Gewerkschaften, die nicht zur Dachorganisation TUCTA gehören und gegen den Streik sind, organisierten in Dar-es-Salaam eine Parallelveranstaltung und luden dazu Arbeitsminister Kapuya ein; dieser beauftragte den Regional Commissioner, ihn zu vertreten. (Citizen 1.5.10)

Rede Kikwetes

Bei seiner nahezu zweistündigen Monatsansprache bat Präsident Kikwete die TUCTA-Repräsentanten, den Streik abzublasen. Er nannte den Streik illegal und warnte die Arbeiter vor schwerwiegenden Konsequenzen, sollten sie streiken. Angestellte des öffentlichen Dienstes riskierten, ihren Job zu verlieren. Die Regierung könne es sich nicht leisten, 315.000/- TSh als Mindestlohn zu zahlen. "Auch wenn sie acht Jahre ununterbrochen streiken würden, sei ihre Forderung nach 315.000/- TSh unerfüllbar." Er werde die Arbeiter nicht anlügen. Würden sie ihn nur unter dieser Bedingungen wählen, sollten sie es bleiben lassen. Er nannte die TUCTA-Verantwortlichen "Lügner" und "Heuchler", was einigen Politikern und einfachen Bürgern nicht schmeckte. (DN 8.5.10; Guardian 5.5.10; Citizen 5.5.10)

Zum Termin des Streiks

Weil am 5. Mai in Dar-es-Salaam das dreitägige Weltwirtschaftsforum (WFP) für Afrika begann, hatte man allgemein das Gefühl, der Zeitpunkt für den Streik sei schlecht gewählt. Das WFP fand erstmalig nicht in Cape Town statt. Unter den 1.000 Delegierten waren acht Staatshäupter. Das Thema des Forums lautete 'Neu Afrikas Wachstumsstrategie überdenken'. (DN 8.5.10; Citizen 5.5.10)

Kommentar (Ende April): Unglücklicherweise fällt das WFP mit dem Plan, landesweit unbegrenzt zu streiken zusammen. Wir fordern den TUCTA und die Millionen von Arbeitern auf, nichts zu unternehmen, das verhindern könnte, dass das Forum zu den erhofften Ergebnissen führt. Sagt den Streik ab, wenigstens für die Zeit der Konferenz. (Guardian 24.4.10)

Vorerst kein Streik

Am 4. Mai gab der TUCTA-Präsident bei einer Pressekonferenz bekannt, man streike vorerst nicht. Am 8. Mai wer- de man mit der Regierung verhandeln.

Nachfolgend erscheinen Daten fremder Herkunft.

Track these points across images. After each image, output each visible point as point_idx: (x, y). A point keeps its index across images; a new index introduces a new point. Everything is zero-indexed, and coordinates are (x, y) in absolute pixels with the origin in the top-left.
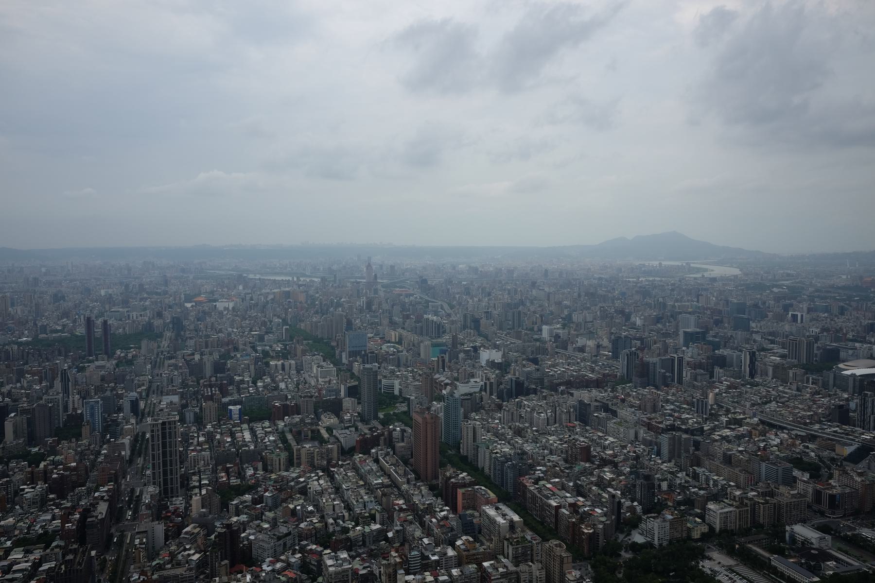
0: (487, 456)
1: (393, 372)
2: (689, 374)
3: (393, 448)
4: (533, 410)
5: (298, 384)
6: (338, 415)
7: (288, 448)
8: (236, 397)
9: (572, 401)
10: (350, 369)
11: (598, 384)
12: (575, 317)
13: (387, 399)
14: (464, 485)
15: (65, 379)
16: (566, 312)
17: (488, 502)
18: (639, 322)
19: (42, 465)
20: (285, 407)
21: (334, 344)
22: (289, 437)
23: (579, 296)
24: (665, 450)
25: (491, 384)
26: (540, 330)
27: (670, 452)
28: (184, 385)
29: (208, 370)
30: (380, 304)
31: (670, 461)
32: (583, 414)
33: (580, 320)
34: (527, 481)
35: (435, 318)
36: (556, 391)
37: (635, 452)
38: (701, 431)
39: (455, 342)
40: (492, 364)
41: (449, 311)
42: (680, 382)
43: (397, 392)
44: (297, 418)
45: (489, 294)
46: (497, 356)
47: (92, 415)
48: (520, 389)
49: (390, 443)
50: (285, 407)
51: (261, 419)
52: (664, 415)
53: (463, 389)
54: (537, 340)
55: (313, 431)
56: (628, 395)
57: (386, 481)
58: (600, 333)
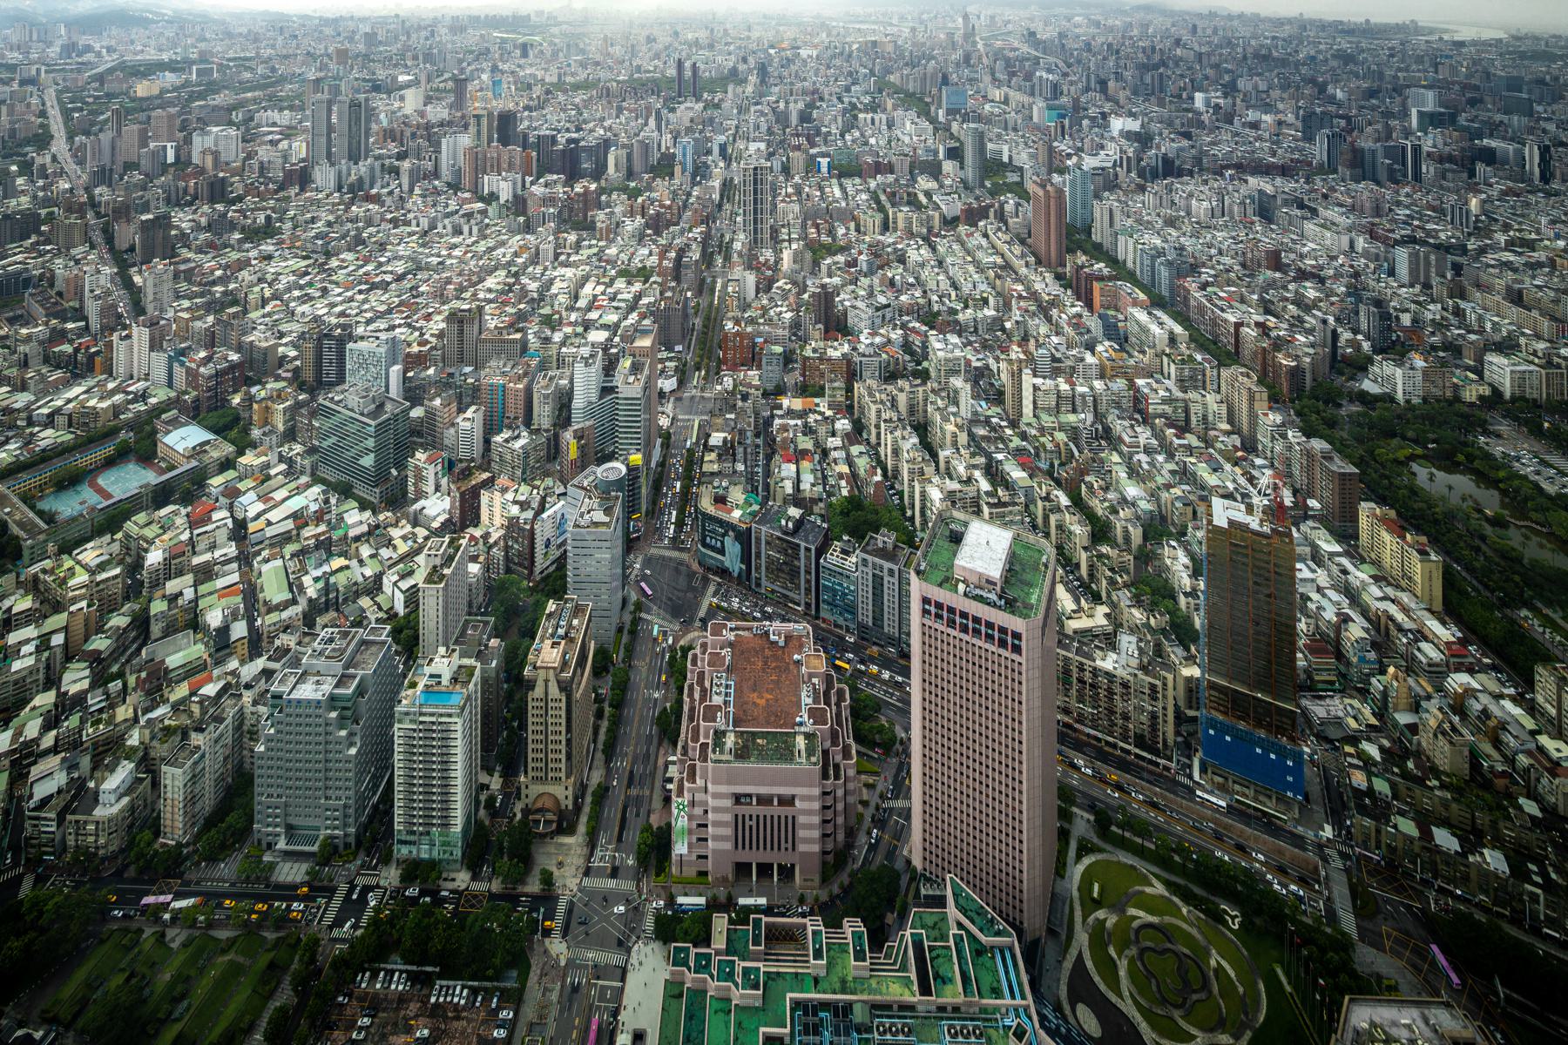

Er bat die Arbeiter, bis zu weiteren Informationen nach dem 8. Mai ihre normale Arbeit zu tun, Geduld zu üben. (Guardian 5./6.5.10; Citizen 5.5.10)

Der amtierende TUCTA-Generalsekretär reagierte auf Kikwetes Behauptung, die Regierung könne sich die geforderte Lohnerhöhung nicht leisten und forderte die Regierung auf, Löcher zu stopfen, die zum Verlust von Einnahmen führen: Zuwendungen kürzen, zeitweilige Steuerfreiheit reduzieren, Steuerhinterziehung verhindern, nicht zulassen, dass Führungskräfte ein Luxusleben führen. Kikwete habe nicht das Recht, den Streik als illegal zu bezeichnen. (DN 8.5.10; Guardian 8.5.10; Citizen 8.5.10)

Zur Geschichte

Kikwete schlug einen Ton an, der deutlich das Ende der historischen entspannten Beziehung zwischen der regierenden Partei (ehedem TANU, später CCM) und dem Gewerkschaftsverband anzeigte. Während des Kampfes um die Unabhängigkeit war dessen Verhältnis zur Kolonialregierung selbstverständlich feindselig. Einige Gewerkschaftler wollten nach der Unabhängigkeit Abstand halten zur neuen Regierung, aber diejenigen, die eng mit der Partei kooperieren wollten, gewannen. Der Gewerkschaftsverband wurde, genau wie die TANU Youth League und die TANU Women's League eine Unterorganisation der TANU. Die Zusammenarbeit zwischen Regierung und Gewerkschaft wurde durch die Arusha Erklärung im Februar 1967 besonders eng. Es geht in dieser um weitgehende Verstaatlichung, zentrale Planung und um Verringerung der Einkommensunterschiede zwischen den Einwohnern. TANU, später CCM verwirklichten sozialistische Wirtschaftspolitik. Doch seit Mitte der 80er Jahre verfolgen regierende Partei und Regierung mehr und mehr neoliberale Wirtschaftspolitik. Deshalb ist es nicht verwunderlich, dass die Stimmen in der Gewerkschaftsbewegung gegen die Fortsetzung der engen Beziehung zur Regierung und der regierenden Partei immer lauter wurden. (Citizen 4.5.10)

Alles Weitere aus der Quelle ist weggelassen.